There were so many instances I had tallied up until then, age 14 or 15, where he had done what he wanted, careless of others. He never spoke of any of it and when asked, he would close his mouth as if he had swallowed the sharp tip of an arrow. My father had spent his whole life it seemed to me, hiding any emotion that would belie the exactness of his self-immolation.

I had been holding on to his beard as some portent of possibility. The innocent image of my father as a younger man, when he may have begun briefly to trust himself, to confide in others. To care for his children more than he cared for his own poorly defined sense of self, his need to be admired and desired, a vast and cold emptiness that was never filled. A time when he didn’t behave badly, his heart confusing his mind. Plots devised and execution of them that he could never reverse.

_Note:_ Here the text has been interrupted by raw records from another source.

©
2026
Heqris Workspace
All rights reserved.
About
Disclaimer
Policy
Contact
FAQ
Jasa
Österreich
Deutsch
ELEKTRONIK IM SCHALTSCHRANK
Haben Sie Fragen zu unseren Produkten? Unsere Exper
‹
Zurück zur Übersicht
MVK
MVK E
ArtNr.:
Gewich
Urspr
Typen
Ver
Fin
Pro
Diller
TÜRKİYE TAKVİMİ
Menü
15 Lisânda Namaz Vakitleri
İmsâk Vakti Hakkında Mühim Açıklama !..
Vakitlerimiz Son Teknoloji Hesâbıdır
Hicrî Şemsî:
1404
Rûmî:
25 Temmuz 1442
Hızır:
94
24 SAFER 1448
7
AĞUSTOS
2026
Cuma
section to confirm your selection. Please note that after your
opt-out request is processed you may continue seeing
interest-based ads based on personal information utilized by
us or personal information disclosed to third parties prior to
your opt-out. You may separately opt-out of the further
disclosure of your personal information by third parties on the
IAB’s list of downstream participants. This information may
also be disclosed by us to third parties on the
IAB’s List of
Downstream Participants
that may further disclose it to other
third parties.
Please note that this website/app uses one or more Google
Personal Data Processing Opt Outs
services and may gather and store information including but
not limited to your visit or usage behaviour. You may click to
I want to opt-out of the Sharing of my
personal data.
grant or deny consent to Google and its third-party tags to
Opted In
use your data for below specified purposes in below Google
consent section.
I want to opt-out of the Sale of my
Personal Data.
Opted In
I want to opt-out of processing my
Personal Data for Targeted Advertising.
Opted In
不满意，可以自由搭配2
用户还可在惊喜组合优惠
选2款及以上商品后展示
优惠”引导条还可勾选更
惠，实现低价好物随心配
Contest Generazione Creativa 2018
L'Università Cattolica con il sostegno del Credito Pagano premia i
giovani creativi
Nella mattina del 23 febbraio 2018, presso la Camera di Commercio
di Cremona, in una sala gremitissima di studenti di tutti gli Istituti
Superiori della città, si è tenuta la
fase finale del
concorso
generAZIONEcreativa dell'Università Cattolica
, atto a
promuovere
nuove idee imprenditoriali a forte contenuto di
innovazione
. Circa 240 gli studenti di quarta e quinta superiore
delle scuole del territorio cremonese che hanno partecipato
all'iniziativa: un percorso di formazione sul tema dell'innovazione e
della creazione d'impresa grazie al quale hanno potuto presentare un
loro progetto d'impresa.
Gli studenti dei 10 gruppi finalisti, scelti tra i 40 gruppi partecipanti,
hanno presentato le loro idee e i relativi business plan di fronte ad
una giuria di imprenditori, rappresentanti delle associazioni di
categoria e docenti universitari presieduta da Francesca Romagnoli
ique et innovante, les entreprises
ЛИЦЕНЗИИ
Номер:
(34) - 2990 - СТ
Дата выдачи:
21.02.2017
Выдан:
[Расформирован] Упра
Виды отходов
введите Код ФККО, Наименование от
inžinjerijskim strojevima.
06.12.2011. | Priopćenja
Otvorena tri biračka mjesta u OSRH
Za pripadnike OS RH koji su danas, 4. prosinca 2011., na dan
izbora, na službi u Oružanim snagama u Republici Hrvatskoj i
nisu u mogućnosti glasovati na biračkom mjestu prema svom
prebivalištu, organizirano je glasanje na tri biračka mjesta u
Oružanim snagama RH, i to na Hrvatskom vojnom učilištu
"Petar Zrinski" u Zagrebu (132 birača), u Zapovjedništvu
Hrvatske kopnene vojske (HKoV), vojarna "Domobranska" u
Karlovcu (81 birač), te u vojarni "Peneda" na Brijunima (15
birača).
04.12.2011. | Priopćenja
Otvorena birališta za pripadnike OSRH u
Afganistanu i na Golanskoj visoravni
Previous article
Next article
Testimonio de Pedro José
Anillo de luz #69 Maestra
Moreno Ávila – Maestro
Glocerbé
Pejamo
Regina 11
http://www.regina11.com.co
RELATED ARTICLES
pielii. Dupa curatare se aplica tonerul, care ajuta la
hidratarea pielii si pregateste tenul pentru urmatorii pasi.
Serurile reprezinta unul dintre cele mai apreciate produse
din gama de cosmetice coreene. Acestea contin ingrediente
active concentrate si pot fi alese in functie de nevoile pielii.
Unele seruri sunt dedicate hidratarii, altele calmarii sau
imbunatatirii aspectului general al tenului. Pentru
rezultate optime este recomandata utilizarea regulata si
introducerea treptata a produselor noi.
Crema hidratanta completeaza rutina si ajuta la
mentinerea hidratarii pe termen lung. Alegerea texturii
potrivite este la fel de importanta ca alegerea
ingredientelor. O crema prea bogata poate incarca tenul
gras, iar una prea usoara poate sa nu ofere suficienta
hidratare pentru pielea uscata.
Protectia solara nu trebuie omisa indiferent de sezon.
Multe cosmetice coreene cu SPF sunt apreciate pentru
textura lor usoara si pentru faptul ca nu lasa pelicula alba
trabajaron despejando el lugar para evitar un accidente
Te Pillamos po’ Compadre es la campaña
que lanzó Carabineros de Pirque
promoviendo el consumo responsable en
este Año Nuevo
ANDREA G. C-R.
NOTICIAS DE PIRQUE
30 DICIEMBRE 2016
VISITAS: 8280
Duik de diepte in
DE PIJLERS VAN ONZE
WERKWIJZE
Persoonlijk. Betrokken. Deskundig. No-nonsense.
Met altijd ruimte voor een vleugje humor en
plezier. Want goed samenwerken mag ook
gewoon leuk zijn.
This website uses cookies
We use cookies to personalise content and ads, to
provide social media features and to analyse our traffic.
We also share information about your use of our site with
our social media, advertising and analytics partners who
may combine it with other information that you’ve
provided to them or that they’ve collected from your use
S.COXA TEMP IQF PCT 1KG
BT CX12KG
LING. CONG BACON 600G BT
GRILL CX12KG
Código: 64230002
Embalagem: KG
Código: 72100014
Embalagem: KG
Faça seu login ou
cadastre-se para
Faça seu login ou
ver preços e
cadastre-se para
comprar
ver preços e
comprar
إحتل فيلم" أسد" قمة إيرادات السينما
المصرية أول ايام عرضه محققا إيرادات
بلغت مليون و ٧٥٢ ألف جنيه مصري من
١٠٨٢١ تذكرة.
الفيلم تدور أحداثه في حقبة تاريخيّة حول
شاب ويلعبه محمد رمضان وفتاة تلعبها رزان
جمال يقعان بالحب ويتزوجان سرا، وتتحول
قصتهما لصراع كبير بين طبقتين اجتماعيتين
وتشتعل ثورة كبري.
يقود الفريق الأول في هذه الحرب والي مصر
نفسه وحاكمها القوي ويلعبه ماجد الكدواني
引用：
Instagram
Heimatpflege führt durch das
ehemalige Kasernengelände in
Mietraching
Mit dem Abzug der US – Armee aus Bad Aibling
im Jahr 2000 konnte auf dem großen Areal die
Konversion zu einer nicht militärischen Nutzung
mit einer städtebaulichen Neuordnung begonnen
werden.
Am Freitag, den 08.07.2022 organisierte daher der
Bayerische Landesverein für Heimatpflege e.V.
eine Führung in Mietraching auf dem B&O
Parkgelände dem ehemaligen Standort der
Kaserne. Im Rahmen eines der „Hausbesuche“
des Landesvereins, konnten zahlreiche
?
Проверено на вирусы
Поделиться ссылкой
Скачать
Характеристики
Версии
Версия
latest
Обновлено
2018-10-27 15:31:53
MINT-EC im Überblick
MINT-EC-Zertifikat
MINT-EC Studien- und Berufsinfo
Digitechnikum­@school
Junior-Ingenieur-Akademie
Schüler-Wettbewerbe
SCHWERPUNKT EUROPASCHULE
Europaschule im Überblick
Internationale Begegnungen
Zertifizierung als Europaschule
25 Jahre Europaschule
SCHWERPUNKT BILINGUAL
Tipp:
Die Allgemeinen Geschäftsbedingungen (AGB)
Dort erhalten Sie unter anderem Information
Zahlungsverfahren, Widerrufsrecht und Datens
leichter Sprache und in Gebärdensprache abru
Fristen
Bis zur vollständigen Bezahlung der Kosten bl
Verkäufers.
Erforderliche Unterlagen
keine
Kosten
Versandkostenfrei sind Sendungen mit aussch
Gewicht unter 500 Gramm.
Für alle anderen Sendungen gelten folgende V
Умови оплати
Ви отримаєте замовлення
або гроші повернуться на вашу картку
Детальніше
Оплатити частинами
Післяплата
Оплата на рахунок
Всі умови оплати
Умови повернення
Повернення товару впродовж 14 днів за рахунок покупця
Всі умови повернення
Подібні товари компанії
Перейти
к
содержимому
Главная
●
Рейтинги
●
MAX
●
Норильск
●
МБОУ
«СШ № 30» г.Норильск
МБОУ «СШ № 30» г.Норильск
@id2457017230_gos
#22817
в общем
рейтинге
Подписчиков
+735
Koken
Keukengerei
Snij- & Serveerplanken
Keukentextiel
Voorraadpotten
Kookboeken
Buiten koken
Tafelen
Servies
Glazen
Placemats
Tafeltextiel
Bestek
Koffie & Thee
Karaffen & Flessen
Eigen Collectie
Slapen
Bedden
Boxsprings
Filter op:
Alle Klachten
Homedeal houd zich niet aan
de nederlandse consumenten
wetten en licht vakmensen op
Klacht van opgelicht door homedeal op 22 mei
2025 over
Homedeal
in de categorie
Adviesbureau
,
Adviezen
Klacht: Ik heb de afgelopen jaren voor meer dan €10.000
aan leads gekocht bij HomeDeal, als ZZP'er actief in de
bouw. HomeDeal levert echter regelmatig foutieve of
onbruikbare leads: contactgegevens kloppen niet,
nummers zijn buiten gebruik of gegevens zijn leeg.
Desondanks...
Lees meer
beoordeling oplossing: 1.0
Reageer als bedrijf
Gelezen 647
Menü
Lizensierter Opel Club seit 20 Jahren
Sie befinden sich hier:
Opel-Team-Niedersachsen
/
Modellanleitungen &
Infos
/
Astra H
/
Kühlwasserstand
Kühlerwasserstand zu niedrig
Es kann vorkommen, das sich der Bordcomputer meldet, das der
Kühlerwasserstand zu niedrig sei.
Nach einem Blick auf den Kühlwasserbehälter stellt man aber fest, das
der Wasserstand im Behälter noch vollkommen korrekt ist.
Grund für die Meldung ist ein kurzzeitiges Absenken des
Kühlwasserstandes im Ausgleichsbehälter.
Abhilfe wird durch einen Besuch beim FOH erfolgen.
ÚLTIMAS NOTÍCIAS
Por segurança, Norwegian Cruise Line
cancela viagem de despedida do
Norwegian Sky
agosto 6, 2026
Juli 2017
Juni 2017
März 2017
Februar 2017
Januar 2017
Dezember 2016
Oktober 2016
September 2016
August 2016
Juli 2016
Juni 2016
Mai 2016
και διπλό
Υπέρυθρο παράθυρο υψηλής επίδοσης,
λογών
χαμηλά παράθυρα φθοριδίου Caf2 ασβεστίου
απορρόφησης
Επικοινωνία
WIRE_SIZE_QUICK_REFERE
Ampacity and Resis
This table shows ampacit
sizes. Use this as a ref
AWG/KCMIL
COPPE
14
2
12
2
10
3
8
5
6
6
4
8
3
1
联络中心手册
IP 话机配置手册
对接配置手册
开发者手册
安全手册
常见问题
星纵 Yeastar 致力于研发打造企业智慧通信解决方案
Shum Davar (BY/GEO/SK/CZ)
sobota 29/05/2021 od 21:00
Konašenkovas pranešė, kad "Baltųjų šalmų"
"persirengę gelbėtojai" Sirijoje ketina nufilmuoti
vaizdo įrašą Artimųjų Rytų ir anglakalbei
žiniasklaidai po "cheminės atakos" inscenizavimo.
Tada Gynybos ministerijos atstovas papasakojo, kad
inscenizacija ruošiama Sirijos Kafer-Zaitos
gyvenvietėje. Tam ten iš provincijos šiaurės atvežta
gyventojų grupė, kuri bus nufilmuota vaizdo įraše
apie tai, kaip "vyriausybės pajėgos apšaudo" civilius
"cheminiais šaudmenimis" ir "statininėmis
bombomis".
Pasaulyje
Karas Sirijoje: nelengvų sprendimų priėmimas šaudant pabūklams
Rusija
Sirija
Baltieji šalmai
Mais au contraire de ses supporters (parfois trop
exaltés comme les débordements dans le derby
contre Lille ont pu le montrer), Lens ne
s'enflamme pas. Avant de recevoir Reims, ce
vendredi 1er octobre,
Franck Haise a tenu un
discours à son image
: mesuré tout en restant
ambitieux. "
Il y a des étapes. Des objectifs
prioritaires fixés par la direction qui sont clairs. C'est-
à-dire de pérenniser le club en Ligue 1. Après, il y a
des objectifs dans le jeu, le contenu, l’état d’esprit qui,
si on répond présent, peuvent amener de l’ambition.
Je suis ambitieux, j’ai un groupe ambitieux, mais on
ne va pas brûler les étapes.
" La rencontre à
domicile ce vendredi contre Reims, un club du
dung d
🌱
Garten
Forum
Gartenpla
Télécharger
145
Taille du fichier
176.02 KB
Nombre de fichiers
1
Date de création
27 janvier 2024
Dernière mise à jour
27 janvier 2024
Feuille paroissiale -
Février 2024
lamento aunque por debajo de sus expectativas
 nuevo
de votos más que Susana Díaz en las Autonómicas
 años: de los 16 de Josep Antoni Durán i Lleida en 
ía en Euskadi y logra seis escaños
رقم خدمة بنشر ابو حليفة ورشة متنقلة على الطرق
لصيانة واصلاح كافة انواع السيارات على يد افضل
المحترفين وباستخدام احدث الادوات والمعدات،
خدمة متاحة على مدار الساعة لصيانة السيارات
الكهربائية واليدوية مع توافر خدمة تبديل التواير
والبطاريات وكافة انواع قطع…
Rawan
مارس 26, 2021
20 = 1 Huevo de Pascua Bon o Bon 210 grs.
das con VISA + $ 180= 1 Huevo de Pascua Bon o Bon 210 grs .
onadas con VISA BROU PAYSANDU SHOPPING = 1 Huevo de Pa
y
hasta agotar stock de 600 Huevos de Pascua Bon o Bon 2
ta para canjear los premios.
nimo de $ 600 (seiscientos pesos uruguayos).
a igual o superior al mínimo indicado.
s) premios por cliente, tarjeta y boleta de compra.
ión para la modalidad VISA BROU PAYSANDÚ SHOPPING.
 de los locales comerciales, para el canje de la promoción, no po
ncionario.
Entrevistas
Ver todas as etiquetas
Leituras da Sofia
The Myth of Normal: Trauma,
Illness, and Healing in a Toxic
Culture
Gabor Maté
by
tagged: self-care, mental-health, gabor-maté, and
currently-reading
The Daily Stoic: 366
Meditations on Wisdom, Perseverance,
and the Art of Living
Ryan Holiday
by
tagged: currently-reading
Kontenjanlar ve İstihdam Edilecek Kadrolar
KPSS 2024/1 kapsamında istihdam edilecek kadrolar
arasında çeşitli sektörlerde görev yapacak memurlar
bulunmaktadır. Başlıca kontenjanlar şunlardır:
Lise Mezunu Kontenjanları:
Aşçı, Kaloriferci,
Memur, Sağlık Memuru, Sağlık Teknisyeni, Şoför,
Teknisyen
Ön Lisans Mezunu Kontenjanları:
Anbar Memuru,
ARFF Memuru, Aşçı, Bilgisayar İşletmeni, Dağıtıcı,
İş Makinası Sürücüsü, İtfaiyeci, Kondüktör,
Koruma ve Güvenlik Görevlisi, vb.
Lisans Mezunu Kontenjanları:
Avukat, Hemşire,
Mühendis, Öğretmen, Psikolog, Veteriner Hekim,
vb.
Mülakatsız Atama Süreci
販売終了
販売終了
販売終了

“Is that the only reason?” I asked. And in that moment, I slipped out of my childhood self, and into my middle-self -- the young woman who would spend thousands of days trying to discover who she really was, apart from her father, apart from her mother, apart from her siblings, apart from everything she had thought she could count on, and everything she had lost. It was only much later that I realized how the body can feel emotional damage as if it has undergone physical surgery, where there are knives and scissors and drugs to put you under so that you don’t remember the cutting, so that you don’t feel the ache of the missing organs, the stitched-up wounds, the vacuumed tumors, the lost and replaced blood -- until you wake up. And there you are, looking down at your bedsheets, gripping on to the side rails, observing the change of weather out your window, and the pattern of beeps on the machine next to you, with only one choice in front of you, one primary focus. To heal.